··· SOURCE MATERIAL ···
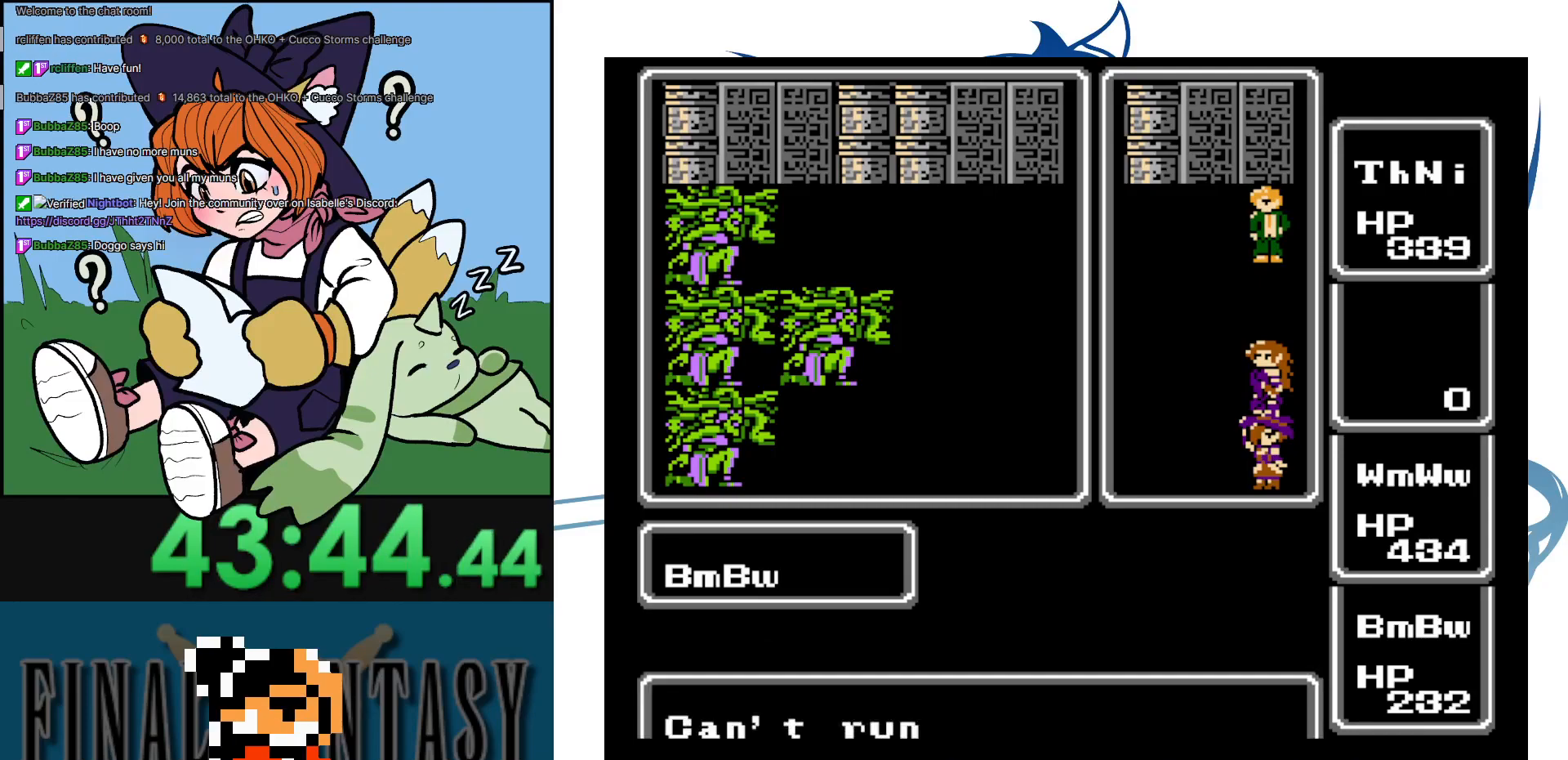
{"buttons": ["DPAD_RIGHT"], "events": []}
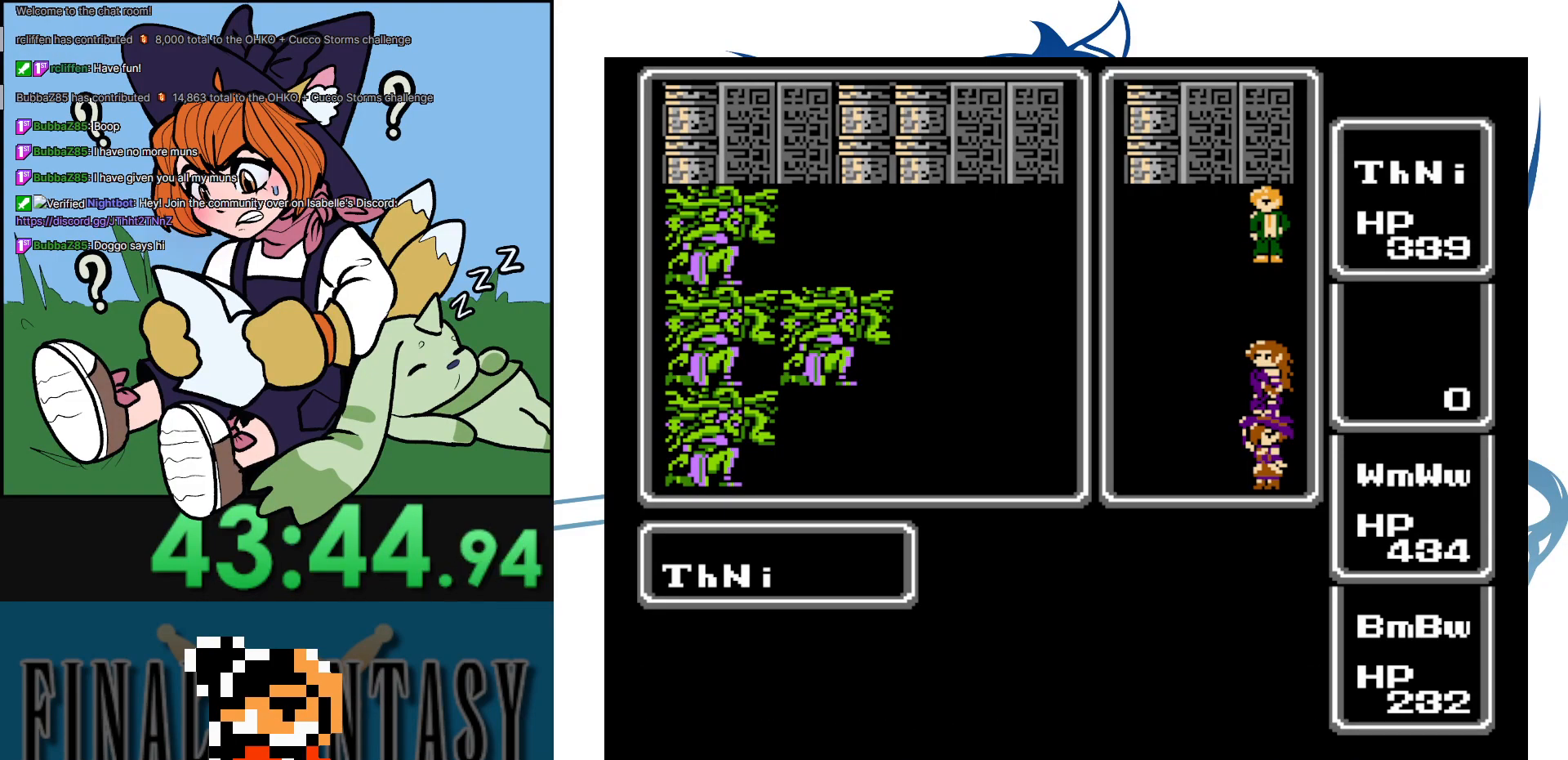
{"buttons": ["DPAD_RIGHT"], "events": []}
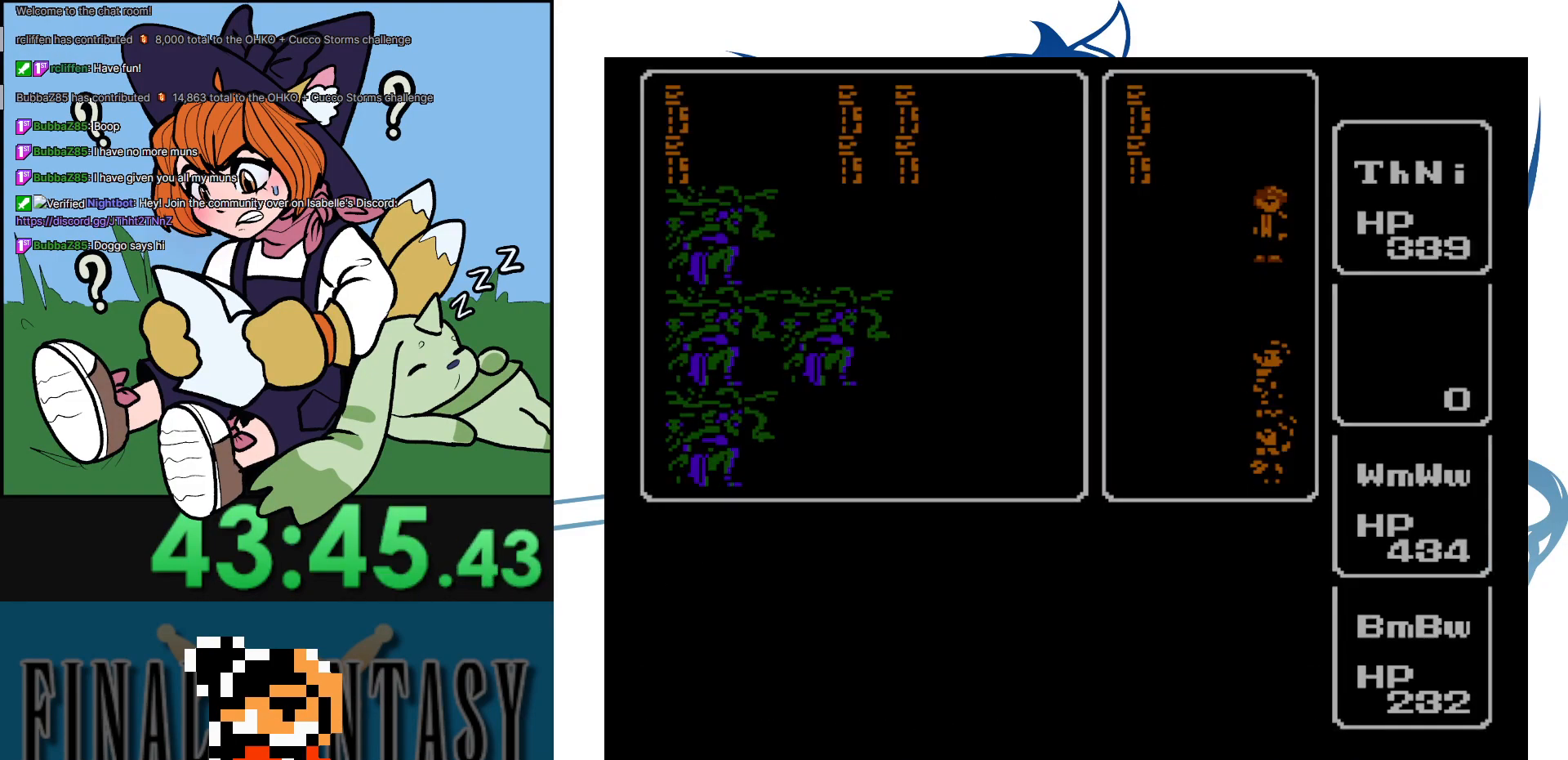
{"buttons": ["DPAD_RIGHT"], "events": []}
···
··· SOURCE MATERIAL ···
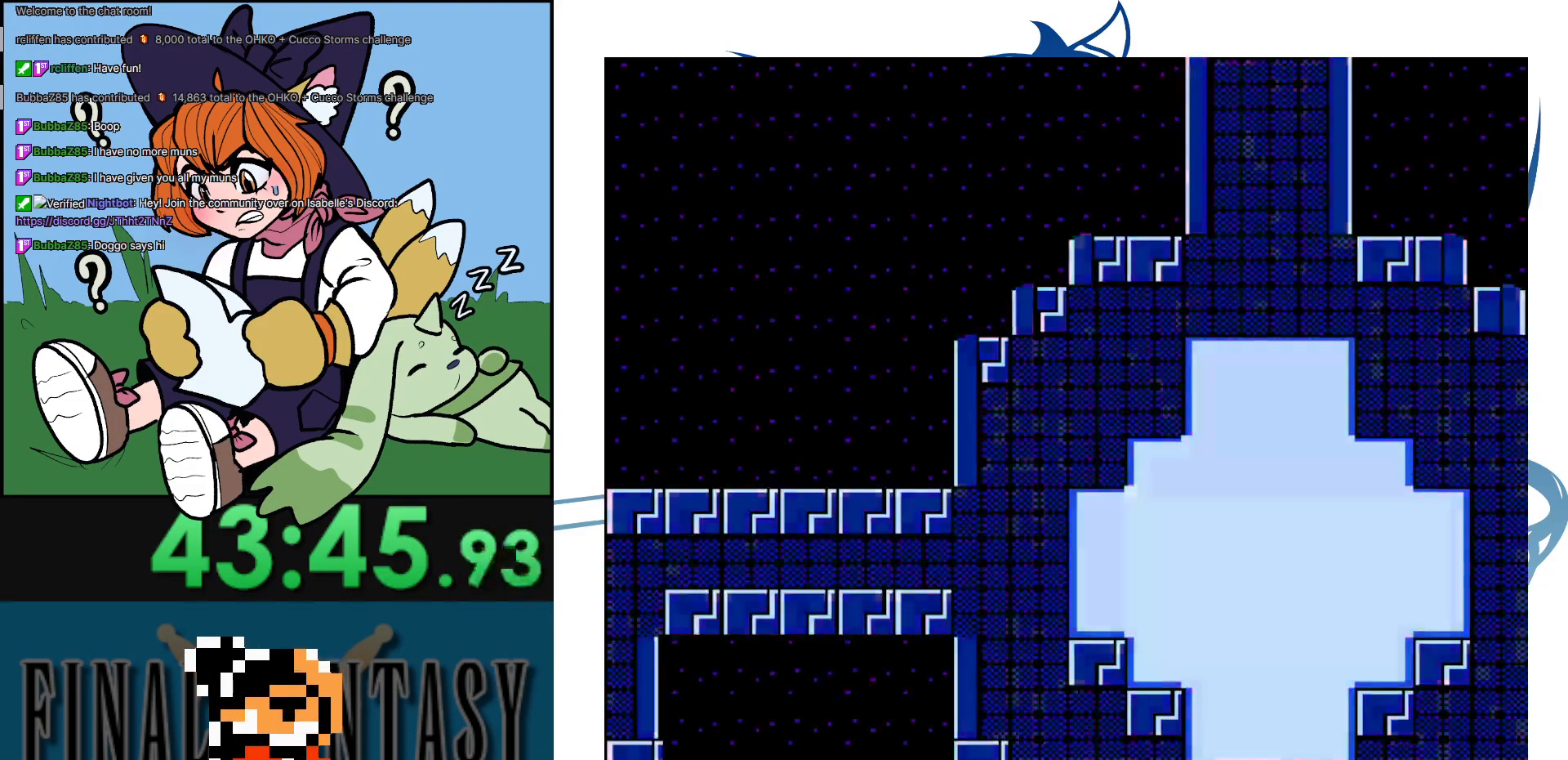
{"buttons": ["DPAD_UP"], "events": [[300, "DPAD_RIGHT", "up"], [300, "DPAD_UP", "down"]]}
···
··· SOURCE MATERIAL ···
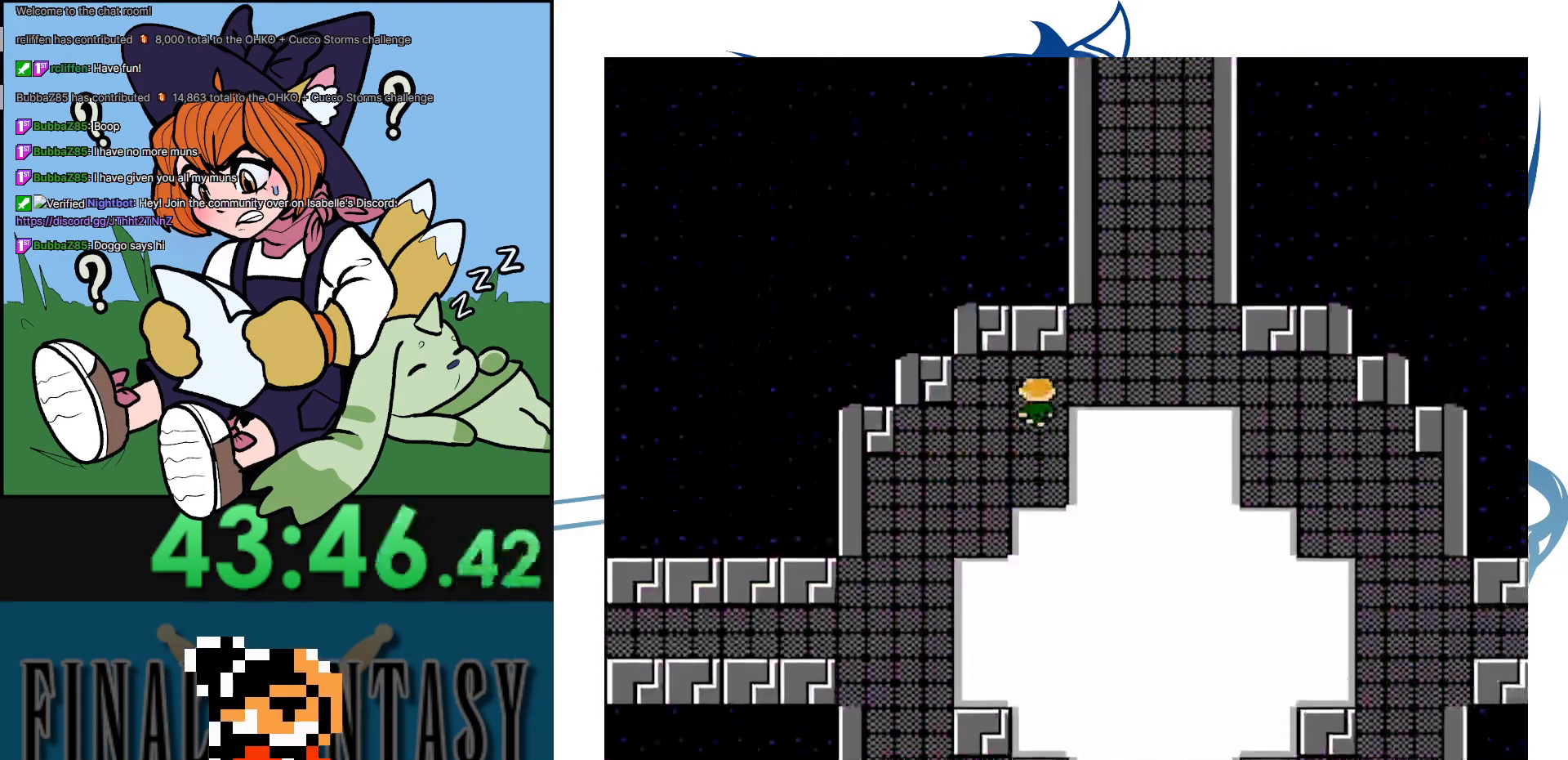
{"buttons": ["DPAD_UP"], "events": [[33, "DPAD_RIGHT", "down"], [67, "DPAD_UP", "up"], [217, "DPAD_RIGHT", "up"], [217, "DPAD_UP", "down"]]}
···
Using the records above, report the number of lines that include the string "down", with nothing added.

#### COMPLETED TASK
2